══ Provided records ══
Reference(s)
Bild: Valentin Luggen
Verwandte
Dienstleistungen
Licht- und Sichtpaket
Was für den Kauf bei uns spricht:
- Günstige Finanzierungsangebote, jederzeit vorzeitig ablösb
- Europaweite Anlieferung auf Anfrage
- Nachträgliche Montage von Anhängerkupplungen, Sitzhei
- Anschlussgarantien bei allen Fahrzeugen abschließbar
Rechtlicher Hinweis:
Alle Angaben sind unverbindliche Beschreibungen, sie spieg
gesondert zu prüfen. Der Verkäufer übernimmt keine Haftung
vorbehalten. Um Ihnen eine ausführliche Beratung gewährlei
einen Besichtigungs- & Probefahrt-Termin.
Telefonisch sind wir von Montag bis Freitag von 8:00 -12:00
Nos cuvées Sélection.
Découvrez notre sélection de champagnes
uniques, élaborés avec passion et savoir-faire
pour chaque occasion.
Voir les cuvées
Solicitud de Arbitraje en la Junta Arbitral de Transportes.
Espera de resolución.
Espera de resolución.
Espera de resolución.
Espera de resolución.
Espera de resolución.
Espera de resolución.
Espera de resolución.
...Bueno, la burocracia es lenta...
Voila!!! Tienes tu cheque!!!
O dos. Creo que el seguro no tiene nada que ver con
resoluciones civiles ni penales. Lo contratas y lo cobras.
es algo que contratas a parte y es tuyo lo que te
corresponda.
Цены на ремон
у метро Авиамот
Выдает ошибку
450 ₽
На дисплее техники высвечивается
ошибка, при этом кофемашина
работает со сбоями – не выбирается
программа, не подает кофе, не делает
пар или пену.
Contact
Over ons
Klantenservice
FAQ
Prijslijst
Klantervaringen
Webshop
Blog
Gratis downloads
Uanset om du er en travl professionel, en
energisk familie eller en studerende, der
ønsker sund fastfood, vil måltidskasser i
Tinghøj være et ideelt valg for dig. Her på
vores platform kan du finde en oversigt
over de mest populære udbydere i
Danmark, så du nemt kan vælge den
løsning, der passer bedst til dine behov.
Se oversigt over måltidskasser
═══
Work to complete ▸ Copy out every line of the material above word for word, keeping the original spelling, punctuation, line breaks and order.

Solution below ▸
Reference(s)
Bild: Valentin Luggen
Verwandte
Dienstleistungen
Licht- und Sichtpaket
Was für den Kauf bei uns spricht:
- Günstige Finanzierungsangebote, jederzeit vorzeitig ablösb
- Europaweite Anlieferung auf Anfrage
- Nachträgliche Montage von Anhängerkupplungen, Sitzhei
- Anschlussgarantien bei allen Fahrzeugen abschließbar
Rechtlicher Hinweis:
Alle Angaben sind unverbindliche Beschreibungen, sie spieg
gesondert zu prüfen. Der Verkäufer übernimmt keine Haftung
vorbehalten. Um Ihnen eine ausführliche Beratung gewährlei
einen Besichtigungs- & Probefahrt-Termin.
Telefonisch sind wir von Montag bis Freitag von 8:00 -12:00
Nos cuvées Sélection.
Découvrez notre sélection de champagnes
uniques, élaborés avec passion et savoir-faire
pour chaque occasion.
Voir les cuvées
Solicitud de Arbitraje en la Junta Arbitral de Transportes.
Espera de resolución.
Espera de resolución.
Espera de resolución.
Espera de resolución.
Espera de resolución.
Espera de resolución.
Espera de resolución.
...Bueno, la burocracia es lenta...
Voila!!! Tienes tu cheque!!!
O dos. Creo que el seguro no tiene nada que ver con
resoluciones civiles ni penales. Lo contratas y lo cobras.
es algo que contratas a parte y es tuyo lo que te
corresponda.
Цены на ремон
у метро Авиамот
Выдает ошибку
450 ₽
На дисплее техники высвечивается
ошибка, при этом кофемашина
работает со сбоями – не выбирается
программа, не подает кофе, не делает
пар или пену.
Contact
Over ons
Klantenservice
FAQ
Prijslijst
Klantervaringen
Webshop
Blog
Gratis downloads
Uanset om du er en travl professionel, en
energisk familie eller en studerende, der
ønsker sund fastfood, vil måltidskasser i
Tinghøj være et ideelt valg for dig. Her på
vores platform kan du finde en oversigt
over de mest populære udbydere i
Danmark, så du nemt kan vælge den
løsning, der passer bedst til dine behov.
Se oversigt over måltidskasser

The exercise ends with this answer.